Georges Clemenceau(1841-1929) became France's Prime Minister in the course of World War One. He played a major role in refusing any leniency to France in the Treaty of Versailles.
Maxime Weygand, a Brussels-born French general (1867-1965), was a French military commander in First and Second World War.
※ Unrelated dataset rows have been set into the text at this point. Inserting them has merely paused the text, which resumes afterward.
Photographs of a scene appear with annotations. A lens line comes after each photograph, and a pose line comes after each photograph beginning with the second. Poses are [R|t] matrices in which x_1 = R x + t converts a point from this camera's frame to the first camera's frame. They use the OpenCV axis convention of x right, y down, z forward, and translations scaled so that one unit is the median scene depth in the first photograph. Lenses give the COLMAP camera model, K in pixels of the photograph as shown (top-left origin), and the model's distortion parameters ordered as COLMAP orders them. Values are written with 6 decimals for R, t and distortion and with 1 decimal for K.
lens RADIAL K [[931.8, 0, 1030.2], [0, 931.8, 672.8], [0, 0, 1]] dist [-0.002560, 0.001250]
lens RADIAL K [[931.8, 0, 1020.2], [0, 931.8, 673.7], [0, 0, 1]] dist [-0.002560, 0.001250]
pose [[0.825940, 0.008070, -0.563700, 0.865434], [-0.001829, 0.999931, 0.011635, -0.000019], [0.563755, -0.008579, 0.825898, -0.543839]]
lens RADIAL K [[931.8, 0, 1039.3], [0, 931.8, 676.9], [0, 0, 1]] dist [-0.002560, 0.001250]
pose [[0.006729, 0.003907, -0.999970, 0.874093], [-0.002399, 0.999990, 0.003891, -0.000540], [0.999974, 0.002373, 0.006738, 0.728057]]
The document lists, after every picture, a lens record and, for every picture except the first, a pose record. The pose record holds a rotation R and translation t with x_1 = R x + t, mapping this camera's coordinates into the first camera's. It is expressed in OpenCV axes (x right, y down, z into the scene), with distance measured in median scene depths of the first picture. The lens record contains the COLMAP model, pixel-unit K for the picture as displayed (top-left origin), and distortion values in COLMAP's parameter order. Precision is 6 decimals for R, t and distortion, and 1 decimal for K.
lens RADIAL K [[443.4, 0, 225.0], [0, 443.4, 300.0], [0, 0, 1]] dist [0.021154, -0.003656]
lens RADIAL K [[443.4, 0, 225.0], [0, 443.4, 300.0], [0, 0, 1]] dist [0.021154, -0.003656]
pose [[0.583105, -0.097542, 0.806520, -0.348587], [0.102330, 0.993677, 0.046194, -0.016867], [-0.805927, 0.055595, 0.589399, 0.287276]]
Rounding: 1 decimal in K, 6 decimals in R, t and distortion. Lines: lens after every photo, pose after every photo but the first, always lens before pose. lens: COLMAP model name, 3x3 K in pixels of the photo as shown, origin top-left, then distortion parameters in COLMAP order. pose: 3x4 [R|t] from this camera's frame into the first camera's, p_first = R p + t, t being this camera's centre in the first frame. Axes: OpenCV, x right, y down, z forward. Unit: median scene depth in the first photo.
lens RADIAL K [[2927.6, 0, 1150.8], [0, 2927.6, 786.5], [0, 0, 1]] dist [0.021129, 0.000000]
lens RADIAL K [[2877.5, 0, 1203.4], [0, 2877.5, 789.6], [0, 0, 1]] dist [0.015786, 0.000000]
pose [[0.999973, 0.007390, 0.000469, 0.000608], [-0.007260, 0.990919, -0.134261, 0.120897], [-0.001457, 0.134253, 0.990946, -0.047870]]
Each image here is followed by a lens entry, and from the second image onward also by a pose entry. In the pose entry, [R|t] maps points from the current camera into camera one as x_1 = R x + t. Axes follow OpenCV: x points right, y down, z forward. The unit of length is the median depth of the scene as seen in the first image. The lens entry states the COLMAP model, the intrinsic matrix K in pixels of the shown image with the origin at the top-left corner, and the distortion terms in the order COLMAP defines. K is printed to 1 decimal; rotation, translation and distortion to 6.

He was criticised for his somewhat ambivalent role in the Vichy government.
6. Mussolini's Foreign Secretary Count Ciano.
"La vittoria trova centi padri, e nessuno vuole riconoscere l' insuccesso." From Count Galeazzo Ciano's Diary, entry of 9 Sept. 1942.
7. Joseph Stalin.
Roosevelt (1882-1945) was the 32nd President of U.S.A. Served four terms.
Harry S Truman(1884-1972) was his successor and served from 1945 till 1953.
Stalin (1879-1953) became the 2nd leader of U.S.S.R. after Lenin's death.
Von Ribbentrop(Born in 1893) had been Germany's's Foreign Minister from 1938 till 1945. He was sentenced to death by hanging in 1946 at the Nuremberg trials.
So Roosevelt and von Ribbentrop were not involved in the Potsdam Conference.
8. Clement Attlee.
9. George Bernard Shaw.
Vladimir Iliych Lenin was born at Simbirsk in Russia in 1870 and died at Gorki in 1924. He became the leader of the Soviet Union in 1918.
10. are the fishes.
Churchill made this radio-speech on 21st of October 1940. His message was that he felt confident about the superiority of the British Navy to the German "Kriegsmarine." In his view the fishes were already waiting for the corpses of the drowned Germans.
The invasion that the Americans or General de Gaulle may have been waiting for was the Landing in Normandy. And that was 1944.